» Instruction
Repeat the data verbatim.

━━ Source material

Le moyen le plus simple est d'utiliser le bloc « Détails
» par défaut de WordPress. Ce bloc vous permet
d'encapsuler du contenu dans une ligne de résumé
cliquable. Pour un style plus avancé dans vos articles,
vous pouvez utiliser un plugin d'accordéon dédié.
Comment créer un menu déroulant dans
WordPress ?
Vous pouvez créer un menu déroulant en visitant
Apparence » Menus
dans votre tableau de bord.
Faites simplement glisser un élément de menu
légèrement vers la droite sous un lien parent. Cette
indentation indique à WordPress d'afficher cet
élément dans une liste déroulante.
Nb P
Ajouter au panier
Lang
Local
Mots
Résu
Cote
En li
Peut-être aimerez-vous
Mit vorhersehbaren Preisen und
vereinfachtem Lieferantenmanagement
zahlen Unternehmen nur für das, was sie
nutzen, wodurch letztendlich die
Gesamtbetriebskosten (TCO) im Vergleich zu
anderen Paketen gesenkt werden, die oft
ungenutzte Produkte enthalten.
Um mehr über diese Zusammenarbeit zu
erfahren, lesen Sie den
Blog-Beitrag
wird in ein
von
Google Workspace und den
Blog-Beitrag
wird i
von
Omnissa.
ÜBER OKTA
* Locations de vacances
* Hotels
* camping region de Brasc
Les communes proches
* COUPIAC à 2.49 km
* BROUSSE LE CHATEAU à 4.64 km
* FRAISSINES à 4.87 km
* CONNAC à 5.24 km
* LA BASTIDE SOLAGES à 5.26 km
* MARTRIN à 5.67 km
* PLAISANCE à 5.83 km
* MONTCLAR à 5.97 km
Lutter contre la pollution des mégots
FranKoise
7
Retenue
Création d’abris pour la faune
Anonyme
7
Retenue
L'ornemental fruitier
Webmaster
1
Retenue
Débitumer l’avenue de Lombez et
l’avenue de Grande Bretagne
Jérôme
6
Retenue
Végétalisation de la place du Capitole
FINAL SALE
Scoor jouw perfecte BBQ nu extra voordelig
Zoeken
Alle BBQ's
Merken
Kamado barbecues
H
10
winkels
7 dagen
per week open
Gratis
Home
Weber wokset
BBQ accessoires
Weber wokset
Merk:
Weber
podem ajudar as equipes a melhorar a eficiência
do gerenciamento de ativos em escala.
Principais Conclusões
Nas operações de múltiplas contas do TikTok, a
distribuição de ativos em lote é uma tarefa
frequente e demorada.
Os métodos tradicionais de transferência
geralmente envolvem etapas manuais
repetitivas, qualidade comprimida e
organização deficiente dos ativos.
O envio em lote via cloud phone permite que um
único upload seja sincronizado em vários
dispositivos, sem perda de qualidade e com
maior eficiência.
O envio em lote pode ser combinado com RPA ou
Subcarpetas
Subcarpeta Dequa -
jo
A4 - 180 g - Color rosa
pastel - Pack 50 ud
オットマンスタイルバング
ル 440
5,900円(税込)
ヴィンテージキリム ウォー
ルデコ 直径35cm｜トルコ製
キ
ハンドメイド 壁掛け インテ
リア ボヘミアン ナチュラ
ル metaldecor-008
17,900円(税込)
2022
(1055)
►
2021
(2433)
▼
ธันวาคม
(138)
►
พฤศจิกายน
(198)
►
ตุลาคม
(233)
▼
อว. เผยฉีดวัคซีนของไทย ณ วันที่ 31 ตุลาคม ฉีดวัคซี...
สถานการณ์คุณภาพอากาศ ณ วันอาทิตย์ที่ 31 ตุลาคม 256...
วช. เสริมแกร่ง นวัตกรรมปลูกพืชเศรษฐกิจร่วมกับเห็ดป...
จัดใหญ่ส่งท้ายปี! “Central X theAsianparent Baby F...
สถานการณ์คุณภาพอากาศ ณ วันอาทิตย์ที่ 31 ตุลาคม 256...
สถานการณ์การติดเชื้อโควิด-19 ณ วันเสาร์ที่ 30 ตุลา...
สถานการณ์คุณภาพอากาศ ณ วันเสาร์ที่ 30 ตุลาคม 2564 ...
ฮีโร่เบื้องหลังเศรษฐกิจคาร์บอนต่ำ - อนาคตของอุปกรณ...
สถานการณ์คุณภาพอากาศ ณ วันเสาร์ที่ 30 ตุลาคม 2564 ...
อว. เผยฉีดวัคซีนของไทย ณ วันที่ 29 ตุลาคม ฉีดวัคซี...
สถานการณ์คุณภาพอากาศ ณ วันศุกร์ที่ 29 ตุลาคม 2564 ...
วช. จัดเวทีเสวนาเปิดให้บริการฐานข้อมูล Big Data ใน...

━━━━

» Exercise answer
Le moyen le plus simple est d'utiliser le bloc « Détails
» par défaut de WordPress. Ce bloc vous permet
d'encapsuler du contenu dans une ligne de résumé
cliquable. Pour un style plus avancé dans vos articles,
vous pouvez utiliser un plugin d'accordéon dédié.
Comment créer un menu déroulant dans
WordPress ?
Vous pouvez créer un menu déroulant en visitant
Apparence » Menus
dans votre tableau de bord.
Faites simplement glisser un élément de menu
légèrement vers la droite sous un lien parent. Cette
indentation indique à WordPress d'afficher cet
élément dans une liste déroulante.
Nb P
Ajouter au panier
Lang
Local
Mots
Résu
Cote
En li
Peut-être aimerez-vous
Mit vorhersehbaren Preisen und
vereinfachtem Lieferantenmanagement
zahlen Unternehmen nur für das, was sie
nutzen, wodurch letztendlich die
Gesamtbetriebskosten (TCO) im Vergleich zu
anderen Paketen gesenkt werden, die oft
ungenutzte Produkte enthalten.
Um mehr über diese Zusammenarbeit zu
erfahren, lesen Sie den
Blog-Beitrag
wird in ein
von
Google Workspace und den
Blog-Beitrag
wird i
von
Omnissa.
ÜBER OKTA
* Locations de vacances
* Hotels
* camping region de Brasc
Les communes proches
* COUPIAC à 2.49 km
* BROUSSE LE CHATEAU à 4.64 km
* FRAISSINES à 4.87 km
* CONNAC à 5.24 km
* LA BASTIDE SOLAGES à 5.26 km
* MARTRIN à 5.67 km
* PLAISANCE à 5.83 km
* MONTCLAR à 5.97 km
Lutter contre la pollution des mégots
FranKoise
7
Retenue
Création d’abris pour la faune
Anonyme
7
Retenue
L'ornemental fruitier
Webmaster
1
Retenue
Débitumer l’avenue de Lombez et
l’avenue de Grande Bretagne
Jérôme
6
Retenue
Végétalisation de la place du Capitole
FINAL SALE
Scoor jouw perfecte BBQ nu extra voordelig
Zoeken
Alle BBQ's
Merken
Kamado barbecues
H
10
winkels
7 dagen
per week open
Gratis
Home
Weber wokset
BBQ accessoires
Weber wokset
Merk:
Weber
podem ajudar as equipes a melhorar a eficiência
do gerenciamento de ativos em escala.
Principais Conclusões
Nas operações de múltiplas contas do TikTok, a
distribuição de ativos em lote é uma tarefa
frequente e demorada.
Os métodos tradicionais de transferência
geralmente envolvem etapas manuais
repetitivas, qualidade comprimida e
organização deficiente dos ativos.
O envio em lote via cloud phone permite que um
único upload seja sincronizado em vários
dispositivos, sem perda de qualidade e com
maior eficiência.
O envio em lote pode ser combinado com RPA ou
Subcarpetas
Subcarpeta Dequa -
jo
A4 - 180 g - Color rosa
pastel - Pack 50 ud
オットマンスタイルバング
ル 440
5,900円(税込)
ヴィンテージキリム ウォー
ルデコ 直径35cm｜トルコ製
キ
ハンドメイド 壁掛け インテ
リア ボヘミアン ナチュラ
ル metaldecor-008
17,900円(税込)
2022
(1055)
►
2021
(2433)
▼
ธันวาคม
(138)
►
พฤศจิกายน
(198)
►
ตุลาคม
(233)
▼
อว. เผยฉีดวัคซีนของไทย ณ วันที่ 31 ตุลาคม ฉีดวัคซี...
สถานการณ์คุณภาพอากาศ ณ วันอาทิตย์ที่ 31 ตุลาคม 256...
วช. เสริมแกร่ง นวัตกรรมปลูกพืชเศรษฐกิจร่วมกับเห็ดป...
จัดใหญ่ส่งท้ายปี! “Central X theAsianparent Baby F...
สถานการณ์คุณภาพอากาศ ณ วันอาทิตย์ที่ 31 ตุลาคม 256...
สถานการณ์การติดเชื้อโควิด-19 ณ วันเสาร์ที่ 30 ตุลา...
สถานการณ์คุณภาพอากาศ ณ วันเสาร์ที่ 30 ตุลาคม 2564 ...
ฮีโร่เบื้องหลังเศรษฐกิจคาร์บอนต่ำ - อนาคตของอุปกรณ...
สถานการณ์คุณภาพอากาศ ณ วันเสาร์ที่ 30 ตุลาคม 2564 ...
อว. เผยฉีดวัคซีนของไทย ณ วันที่ 29 ตุลาคม ฉีดวัคซี...
สถานการณ์คุณภาพอากาศ ณ วันศุกร์ที่ 29 ตุลาคม 2564 ...
วช. จัดเวทีเสวนาเปิดให้บริการฐานข้อมูล Big Data ใน...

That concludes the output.